There's nothing objectively special about Ripley. He's the mute companion that other dogs are to their masters, Ripley more mute than others, since he so seldom barks. And like other dog owners, I can testify to the weird telepathy that develops between human and dog over years--a language the dog trains the master to recognize as the master trains the dog to recognize simple monosyllabic commands. As a puppy, Ripley used to sit with his back to the door when he needed to go outside. Over the years, that signal has been refined and pared down to just a certain barely detectable flicker of light in his eyes, which I cannot describe and which apparently few other people can see at all. That is if "light" is the right word, since that "look" also has the power to wake me from a sound sleep.

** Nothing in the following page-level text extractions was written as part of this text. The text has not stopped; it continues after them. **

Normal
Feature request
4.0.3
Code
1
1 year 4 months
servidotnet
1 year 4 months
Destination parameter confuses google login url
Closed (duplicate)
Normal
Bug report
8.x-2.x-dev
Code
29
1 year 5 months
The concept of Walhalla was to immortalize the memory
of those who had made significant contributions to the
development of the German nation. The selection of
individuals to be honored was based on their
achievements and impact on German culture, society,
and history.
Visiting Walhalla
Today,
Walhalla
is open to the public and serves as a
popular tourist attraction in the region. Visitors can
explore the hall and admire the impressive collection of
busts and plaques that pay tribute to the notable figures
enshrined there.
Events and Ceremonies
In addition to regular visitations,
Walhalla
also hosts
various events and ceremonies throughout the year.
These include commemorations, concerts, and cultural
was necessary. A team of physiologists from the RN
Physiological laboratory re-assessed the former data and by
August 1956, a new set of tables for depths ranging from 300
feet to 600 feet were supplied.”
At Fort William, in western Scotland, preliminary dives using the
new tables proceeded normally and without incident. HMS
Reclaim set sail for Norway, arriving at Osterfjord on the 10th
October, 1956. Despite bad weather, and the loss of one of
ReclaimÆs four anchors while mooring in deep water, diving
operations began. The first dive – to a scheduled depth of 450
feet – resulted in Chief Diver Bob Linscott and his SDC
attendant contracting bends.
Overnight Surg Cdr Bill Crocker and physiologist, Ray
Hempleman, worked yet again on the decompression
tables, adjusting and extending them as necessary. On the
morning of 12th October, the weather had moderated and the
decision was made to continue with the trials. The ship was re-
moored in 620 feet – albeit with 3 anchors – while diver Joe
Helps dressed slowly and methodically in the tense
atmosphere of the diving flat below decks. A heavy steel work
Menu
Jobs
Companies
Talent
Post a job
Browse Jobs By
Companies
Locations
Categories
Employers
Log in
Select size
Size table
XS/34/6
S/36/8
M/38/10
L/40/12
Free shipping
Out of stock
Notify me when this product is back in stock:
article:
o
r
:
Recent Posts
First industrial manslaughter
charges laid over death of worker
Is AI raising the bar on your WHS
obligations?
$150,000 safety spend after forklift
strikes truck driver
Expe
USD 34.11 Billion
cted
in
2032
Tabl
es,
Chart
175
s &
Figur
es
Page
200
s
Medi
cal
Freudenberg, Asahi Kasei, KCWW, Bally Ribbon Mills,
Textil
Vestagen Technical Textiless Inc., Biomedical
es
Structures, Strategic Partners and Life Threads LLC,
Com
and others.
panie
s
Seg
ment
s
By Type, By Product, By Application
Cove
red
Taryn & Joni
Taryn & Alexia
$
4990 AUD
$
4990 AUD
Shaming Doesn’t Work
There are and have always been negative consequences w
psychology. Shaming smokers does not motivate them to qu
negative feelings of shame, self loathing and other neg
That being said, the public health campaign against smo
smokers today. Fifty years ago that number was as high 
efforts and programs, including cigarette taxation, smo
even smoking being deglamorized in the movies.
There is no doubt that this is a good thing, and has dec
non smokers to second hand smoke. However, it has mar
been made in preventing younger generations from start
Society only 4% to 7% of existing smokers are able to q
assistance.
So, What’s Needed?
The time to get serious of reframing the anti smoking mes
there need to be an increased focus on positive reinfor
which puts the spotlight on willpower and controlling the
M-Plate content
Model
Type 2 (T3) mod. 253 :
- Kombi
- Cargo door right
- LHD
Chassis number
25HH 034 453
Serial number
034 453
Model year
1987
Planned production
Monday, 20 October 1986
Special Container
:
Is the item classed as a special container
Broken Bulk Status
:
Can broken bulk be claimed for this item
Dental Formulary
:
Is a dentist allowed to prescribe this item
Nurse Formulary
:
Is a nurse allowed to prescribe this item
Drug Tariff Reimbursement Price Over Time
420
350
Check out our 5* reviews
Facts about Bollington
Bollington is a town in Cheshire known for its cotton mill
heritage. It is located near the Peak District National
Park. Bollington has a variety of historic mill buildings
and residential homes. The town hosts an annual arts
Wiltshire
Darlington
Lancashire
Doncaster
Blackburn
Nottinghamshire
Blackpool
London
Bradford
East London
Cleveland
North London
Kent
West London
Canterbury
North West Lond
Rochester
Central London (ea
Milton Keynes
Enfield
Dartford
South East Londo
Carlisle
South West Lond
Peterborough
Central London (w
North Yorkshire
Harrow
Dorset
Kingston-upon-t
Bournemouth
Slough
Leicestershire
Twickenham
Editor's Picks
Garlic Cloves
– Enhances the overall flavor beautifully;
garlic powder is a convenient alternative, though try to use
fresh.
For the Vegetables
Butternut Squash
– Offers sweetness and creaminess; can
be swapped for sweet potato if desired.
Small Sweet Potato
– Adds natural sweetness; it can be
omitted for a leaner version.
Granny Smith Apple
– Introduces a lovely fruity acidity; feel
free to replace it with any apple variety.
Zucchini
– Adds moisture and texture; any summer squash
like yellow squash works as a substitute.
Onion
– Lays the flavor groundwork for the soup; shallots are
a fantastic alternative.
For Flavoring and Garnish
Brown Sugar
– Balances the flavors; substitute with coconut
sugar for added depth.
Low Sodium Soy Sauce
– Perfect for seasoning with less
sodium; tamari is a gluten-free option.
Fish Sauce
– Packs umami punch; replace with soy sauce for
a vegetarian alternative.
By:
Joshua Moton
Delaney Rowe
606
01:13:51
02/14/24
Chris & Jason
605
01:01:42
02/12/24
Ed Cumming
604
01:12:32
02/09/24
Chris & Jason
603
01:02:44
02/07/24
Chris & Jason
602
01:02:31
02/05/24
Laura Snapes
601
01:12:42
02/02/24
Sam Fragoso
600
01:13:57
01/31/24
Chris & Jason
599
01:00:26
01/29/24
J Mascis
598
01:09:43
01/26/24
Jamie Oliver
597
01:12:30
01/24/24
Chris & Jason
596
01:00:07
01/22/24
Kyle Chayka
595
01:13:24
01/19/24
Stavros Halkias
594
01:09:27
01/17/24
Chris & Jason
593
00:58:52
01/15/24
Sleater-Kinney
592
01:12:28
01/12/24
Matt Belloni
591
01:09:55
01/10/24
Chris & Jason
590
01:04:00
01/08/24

In my imagination, Ripley represents not just himself but also all the friends, family, and lovers I will never see again, but whose images remain close because Ripley's eyes have seen them too. That, of course, is my sentimentality carrying me away--but dog ownership is itself convicting proof of sentimentality in a man or woman, so there is no escaping the charge: I am a sentimental guy. Buried under my dry ironic pessimism and icy layers of asociability and indifference is a belief that my dog means something--this coming from a guy who is not convinced that all of human history means anything, given the immense scope of the cosmos.
And, yes, we will be celebrating Ripley's birthday on Monday. I am a gay middle-aged man, after all. Freeze-dried liver treats and beer.